Mas admite que foi votar uma vez durante a ditadura: "A primeira vez que eu fui votar foi em 1958, nas eleições do general Humberto Delgado. Eu recebi da misericórdia a indicação, mas eu fui votar no general Humberto Delgado. Eu sabia que aquilo que não ia adiantar nada, mas foi a primeira vez que eu fui votar, nunca tinha votado e depois daí só fui votar de facto em 1975 para as constituintes, que foi uma festa. Toda a gente da cidade e eram filas enormes de gente."
Em 1975, nas eleições para a Assembleia Constituinte, a taxa de participação foi a mais alta de sempre: 91,66%. Segundo Germano Silva, o interesse das pessoas nas eleições era superior ao que é hoje e as campanhas políticas também eram diferentes.
"As campanhas dessa época foram diferentes das campanhas que acontecem agora. Por exemplo, havia pessoas que corriam para as televisões, para casa, para ver os debates. Hoje isso não acontece. Eu ainda há bocado estava num café e via passar um debate e ninguém via aquilo, ninguém olha para o televisor, ninguém quer saber da coisa. Nessa época, as pessoas iam, porque havia também uma necessidade de se informarem sobre os projetos dos próprios partidos, as pessoas. As pessoas eram outras, também, os movimentos eram outros e aqueles debates, sobretudo entre o doutor Mário Soares e o doutor Cunhal foram famosos, quer dizer, ficaram na história como debates televisivos. Eram debates mais esclarecedores e tinham uma audiência que hoje, acho eu, não têm essa audiência", argumenta.
Mas as primeiras eleições livres em Portugal também deixaram as pessoas confusas e a avó de Germano Silva foi exemplo disso: "A minha avó sempre votou por indicação do presidente da Junta.
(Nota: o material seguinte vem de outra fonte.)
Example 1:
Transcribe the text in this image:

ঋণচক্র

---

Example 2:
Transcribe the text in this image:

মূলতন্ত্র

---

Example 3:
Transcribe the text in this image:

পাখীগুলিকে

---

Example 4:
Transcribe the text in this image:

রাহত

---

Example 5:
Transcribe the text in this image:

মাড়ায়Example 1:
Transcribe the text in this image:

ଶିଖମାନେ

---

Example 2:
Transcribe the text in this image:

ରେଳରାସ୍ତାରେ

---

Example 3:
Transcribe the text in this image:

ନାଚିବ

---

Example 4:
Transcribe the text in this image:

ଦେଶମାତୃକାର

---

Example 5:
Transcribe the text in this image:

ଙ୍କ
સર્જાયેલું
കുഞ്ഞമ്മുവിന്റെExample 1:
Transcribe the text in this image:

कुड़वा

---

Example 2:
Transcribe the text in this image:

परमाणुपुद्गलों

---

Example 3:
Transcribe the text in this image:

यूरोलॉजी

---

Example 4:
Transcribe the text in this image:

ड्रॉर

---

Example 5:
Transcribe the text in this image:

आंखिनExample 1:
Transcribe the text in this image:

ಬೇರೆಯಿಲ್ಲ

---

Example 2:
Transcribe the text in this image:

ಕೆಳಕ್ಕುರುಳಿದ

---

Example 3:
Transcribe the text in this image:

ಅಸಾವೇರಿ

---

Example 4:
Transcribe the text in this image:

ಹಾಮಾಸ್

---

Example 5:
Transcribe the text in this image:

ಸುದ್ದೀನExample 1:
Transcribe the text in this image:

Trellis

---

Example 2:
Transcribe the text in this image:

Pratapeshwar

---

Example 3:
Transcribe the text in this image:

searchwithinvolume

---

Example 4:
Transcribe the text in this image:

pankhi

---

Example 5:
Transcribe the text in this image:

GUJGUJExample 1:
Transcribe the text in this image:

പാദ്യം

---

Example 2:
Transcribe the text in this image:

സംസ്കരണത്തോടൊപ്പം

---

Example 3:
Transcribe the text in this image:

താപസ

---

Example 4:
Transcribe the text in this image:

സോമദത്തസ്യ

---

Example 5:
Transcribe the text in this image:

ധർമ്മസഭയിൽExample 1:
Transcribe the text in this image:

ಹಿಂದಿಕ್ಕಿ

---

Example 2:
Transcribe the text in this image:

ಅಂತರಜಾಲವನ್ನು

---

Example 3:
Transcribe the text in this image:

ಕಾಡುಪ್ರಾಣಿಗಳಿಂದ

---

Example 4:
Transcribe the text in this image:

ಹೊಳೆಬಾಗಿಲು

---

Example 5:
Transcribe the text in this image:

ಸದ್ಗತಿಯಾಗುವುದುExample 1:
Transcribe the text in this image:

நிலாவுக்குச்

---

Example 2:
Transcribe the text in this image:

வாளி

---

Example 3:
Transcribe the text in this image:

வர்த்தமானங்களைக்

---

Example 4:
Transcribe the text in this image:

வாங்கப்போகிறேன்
O presidente da Junta dizia ‘Dona Júlia, vá votar e assim’. E depois, quando veio o 25 de Abril, ela foi lá ter com ele e disse: ‘Então onde é que eu voto?’ [Ele respondeu] ‘Ai, agora é liberdade você agora’ [Disse a avó] ‘Então você sempre me disse, e agora não diz por quê?]’ Portanto, quer dizer, as pessoas estavam pouco informadas, não sabiam."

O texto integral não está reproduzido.